▼

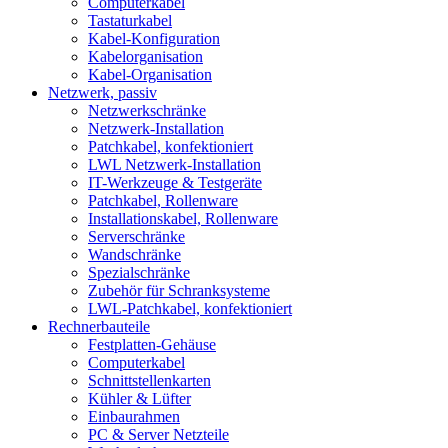
Computerkabel
Tastaturkabel
Kabel-Konfiguration
Kabelorganisation
Kabel-Organisation
Netzwerk, passiv
Netzwerkschränke
Netzwerk-Installation
Patchkabel, konfektioniert
LWL Netzwerk-Installation
IT-Werkzeuge & Testgeräte
Patchkabel, Rollenware
Installationskabel, Rollenware
Serverschränke
Wandschränke
Spezialschränke
Zubehör für Schranksysteme
LWL-Patchkabel, konfektioniert
Rechnerbauteile
Festplatten-Gehäuse
Computerkabel
Schnittstellenkarten
Kühler & Lüfter
Einbaurahmen
PC & Server Netzteile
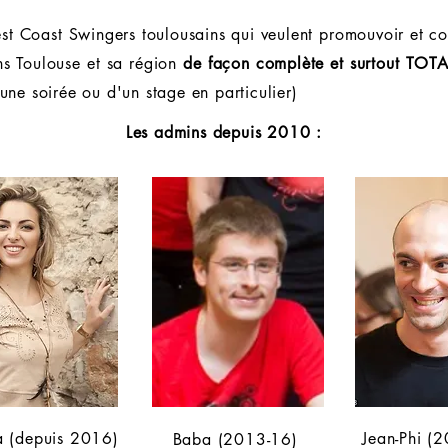
t Coast Swingers toulousains qui veulent promouvoir et c
ns Toulouse et sa région
de façon complète et surtout T
une soirée ou d'un stage en particulier)
Les admins depuis 2010 :
a (depuis 2016)
Jean-Phi (
Baba (2013-16)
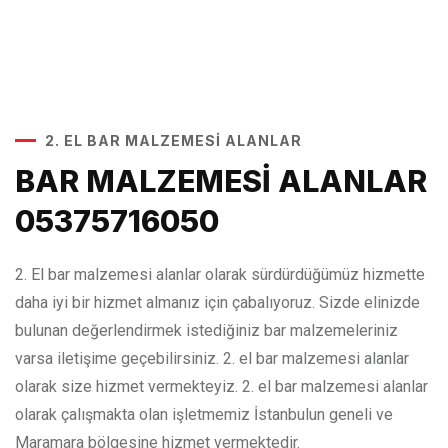
2. EL BAR MALZEMESİ ALANLAR
BAR MALZEMESİ ALANLAR
05375716050
2. El bar malzemesi alanlar olarak sürdürdüğümüz hizmette
daha iyi bir hizmet almanız için çabalıyoruz. Sizde elinizde
bulunan değerlendirmek istediğiniz bar malzemeleriniz
varsa iletişime geçebilirsiniz. 2. el bar malzemesi alanlar
olarak size hizmet vermekteyiz. 2. el bar malzemesi alanlar
olarak çalışmakta olan işletmemiz İstanbulun geneli ve
Maramara bölgesine hizmet vermektedir.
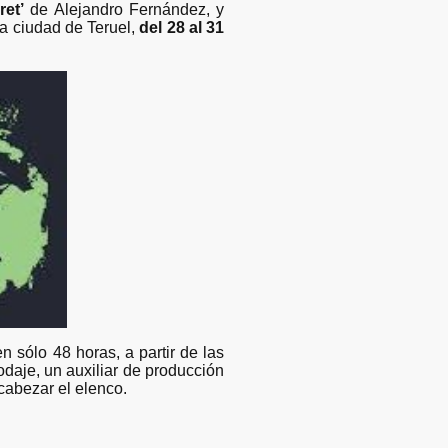
ret’
de Alejandro Fernández, y
la ciudad de Teruel,
del 28 al 31
 sólo 48 horas, a partir de las
odaje, un auxiliar de producción
ncabezar el elenco.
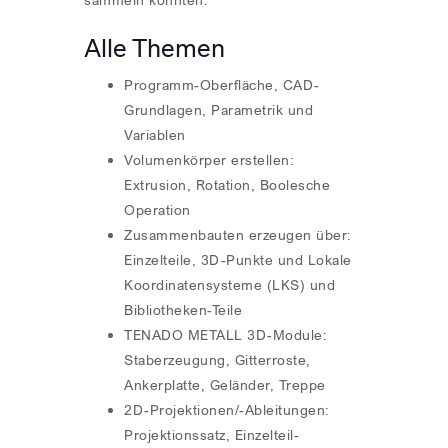
Alle Themen
Programm-Oberfläche, CAD-
Grundlagen, Parametrik und
Variablen
Volumenkörper erstellen:
Extrusion, Rotation, Boolesche
Operation
Zusammenbauten erzeugen über:
Einzelteile, 3D-Punkte und Lokale
Koordinatensysteme (LKS) und
Bibliotheken-Teile
TENADO METALL 3D-Module:
Staberzeugung, Gitterroste,
Ankerplatte, Geländer, Treppe
2D-Projektionen/-Ableitungen:
Projektionssatz, Einzelteil-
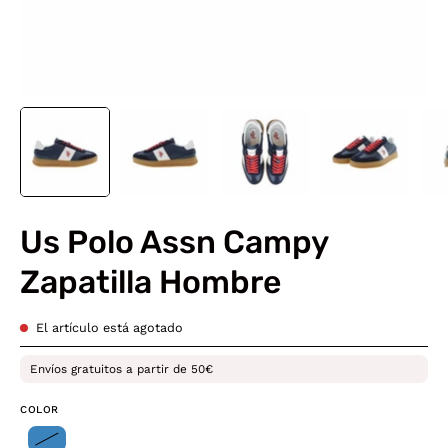
Us Polo Assn Campy
Zapatilla Hombre
El artículo está agotado
Envíos gratuitos a partir de 50€
COLOR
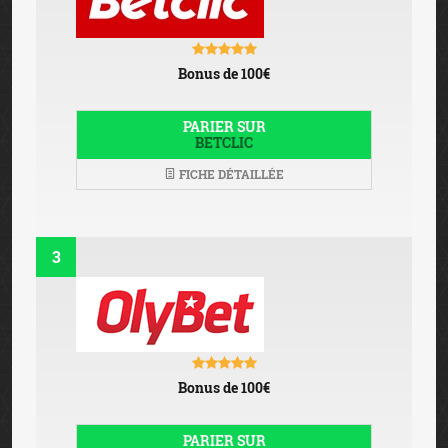
Bonus de 100€
PARIER SUR
BETCLIC
FICHE DÉTAILLÉE
3
Bonus de 100€
PARIER SUR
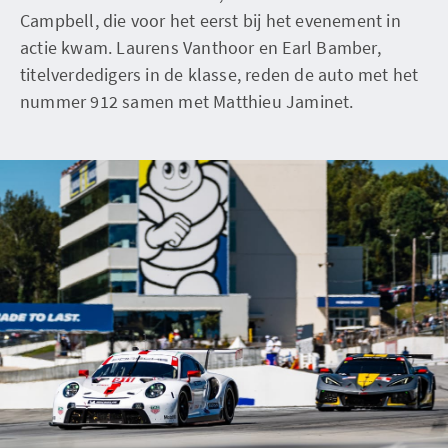
Campbell, die voor het eerst bij het evenement in
actie kwam. Laurens Vanthoor en Earl Bamber,
titelverdedigers in de klasse, reden de auto met het
nummer 912 samen met Matthieu Jaminet.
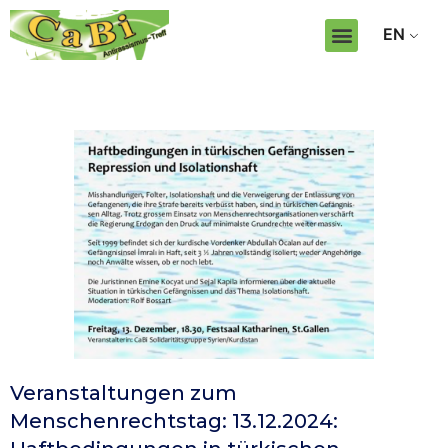
EN
Veranstaltungen zum
Menschenrechtstag: 13.12.2024:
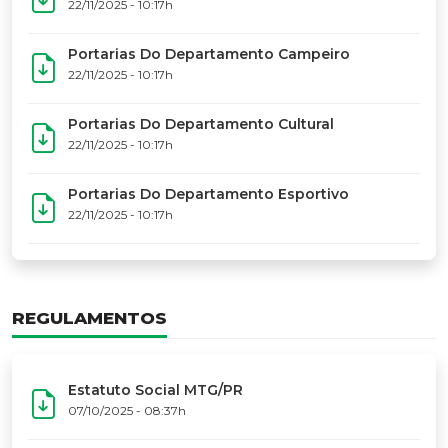
17º Festoart
PORTARIAS
Portarias Da Executiva Do MTG-PR
22/11/2025 - 10:31h
Portarias Do Conselho De Vaqueanos (CV)
22/11/2025 - 10:31h
Portarias Do Departamento Artístico
22/11/2025 - 10:17h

▲

### What to work on
All lines above containing the string "depuis" are to be collected.

### Response area
Les admins depuis 2010 :
a (depuis 2016)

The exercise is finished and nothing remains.